Madrazo, who has the highest personal negative ratings from voters, has been unable to run a consistent campaign. His run has been marred by scandals and party infighting -- some of which he is responsible for, and most of which was engineered by his opponents within the PRI. The scandals have put the once-invincible PRI on the verge of falling into third place, a position from which it would be hard to recover. Despite all that, the PRI has shown extraordinary resilience, and Madrazo is hoping that low voter turnout will allow him to take advantage of the party machinery's "get out the vote" strategy. Madrazo is also appealing to the segment of the population targeted by Lopez Obrador, saying he will help but without endangering the country's economic well-being. Madrazo also will relentlessly attack Calderon to undermine his support in the north.

Opinion polls after the debate could give a good indication of which candidate was able to win over the small segment of the electorate that is up for grabs. Economic and public security issues will dominate the debate. The candidates are not likely to pay much attention to the most prominent item on the U.S.-Mexican agenda -- immigration -- during the debate or during the rest of the campaign, unless there are incidents along the border involving the U.S. National Guard that result in the deaths of Mexican nationals.
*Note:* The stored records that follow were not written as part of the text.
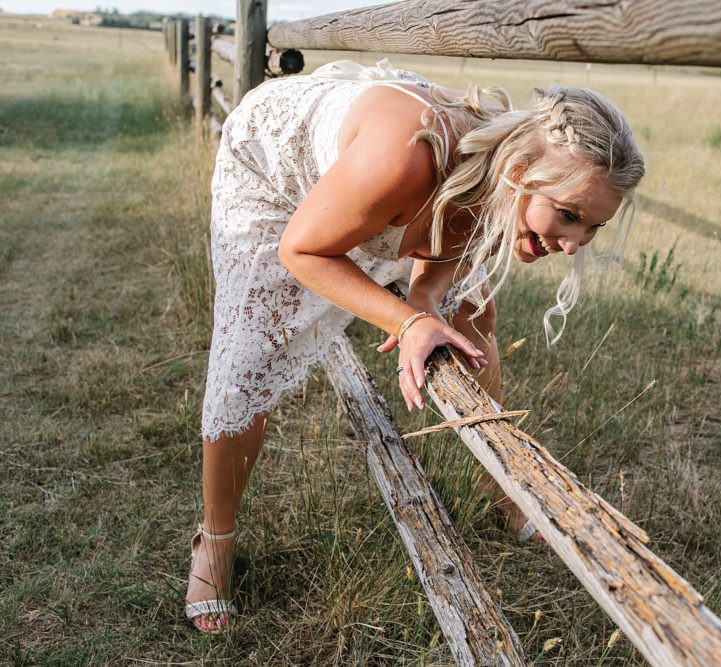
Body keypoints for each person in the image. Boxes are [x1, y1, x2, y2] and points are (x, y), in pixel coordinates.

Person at [184, 59, 645, 633]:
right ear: (522, 172)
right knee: (247, 364)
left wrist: (425, 298)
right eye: (570, 216)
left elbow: (451, 236)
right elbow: (301, 252)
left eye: (592, 227)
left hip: (393, 179)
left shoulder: (503, 174)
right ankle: (215, 543)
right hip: (274, 174)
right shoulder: (404, 158)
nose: (574, 244)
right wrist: (406, 324)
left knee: (471, 316)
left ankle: (504, 491)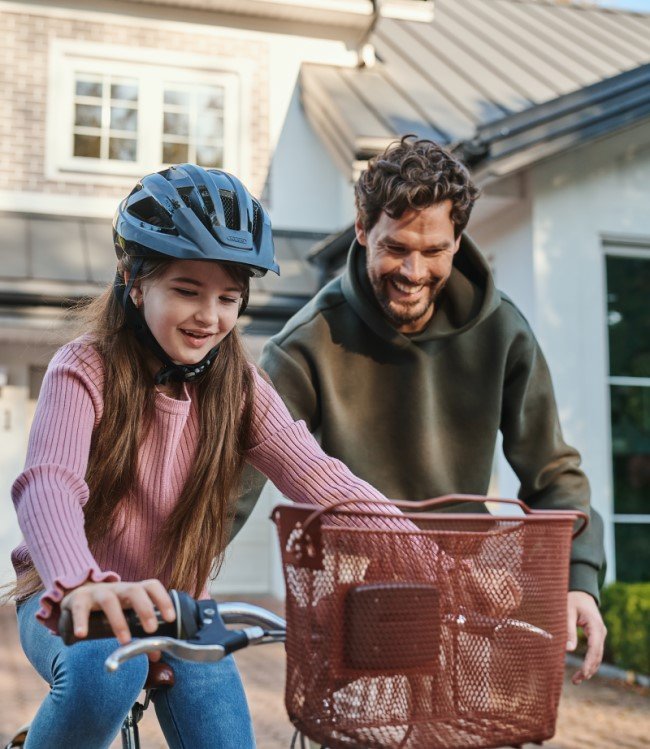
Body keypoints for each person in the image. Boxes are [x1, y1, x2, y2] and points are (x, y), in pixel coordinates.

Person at [7, 164, 424, 749]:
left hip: (180, 607)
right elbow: (49, 484)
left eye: (229, 298)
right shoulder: (85, 367)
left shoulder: (239, 386)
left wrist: (433, 560)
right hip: (69, 598)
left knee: (224, 737)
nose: (210, 317)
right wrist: (80, 585)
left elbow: (321, 478)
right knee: (109, 666)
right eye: (186, 291)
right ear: (134, 281)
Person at [238, 136, 607, 685]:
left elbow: (553, 474)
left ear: (458, 241)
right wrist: (176, 586)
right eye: (396, 247)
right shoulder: (304, 346)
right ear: (362, 230)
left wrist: (579, 578)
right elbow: (231, 480)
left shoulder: (502, 331)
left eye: (434, 251)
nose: (413, 271)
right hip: (358, 599)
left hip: (469, 599)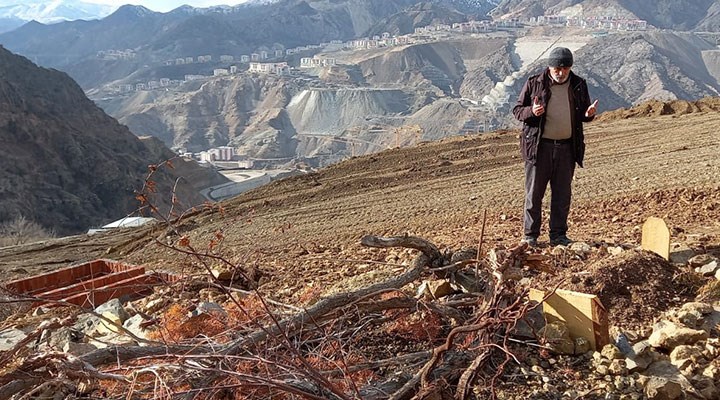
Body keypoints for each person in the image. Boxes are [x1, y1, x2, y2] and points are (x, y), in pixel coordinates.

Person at [512, 47, 598, 247]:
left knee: (562, 194)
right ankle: (530, 236)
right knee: (534, 193)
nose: (561, 73)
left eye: (565, 68)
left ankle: (558, 235)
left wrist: (589, 114)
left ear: (570, 68)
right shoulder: (535, 83)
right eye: (557, 69)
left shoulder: (578, 85)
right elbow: (517, 110)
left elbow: (583, 114)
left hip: (567, 148)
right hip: (539, 148)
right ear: (549, 67)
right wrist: (532, 112)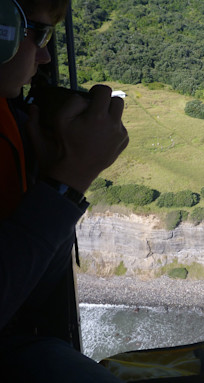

Such an event would directly affect Calderon, who would be identified with Fox's acquiescence to the U.S. National Guard deployment to the border.

This presidential election is the first in which Mexico is allowing absentee voting for Mexicans living abroad. This was a long-standing demand from the Mexican community in the United States, which accounts for an overwhelming majority of Mexicans living outside Mexico. Politicians had stalled on the issue for various reasons, but an eleventh-hour attempt in 2005 finally succeeded in allowing absentee voting. Of an estimated 4 million potential voters outside the country, only about 300,000 registered to vote, and even fewer will actually vote. The reasons for this are varied, but one major reason is that Mexicans living abroad whose status is not legal could be afraid of being identified if they send their votes. The number of registered Mexican voters outside Mexico will increase, and then the Mexican community in the United States will become an active constituency. This is likely to change the dynamics between Mexico City and Washington.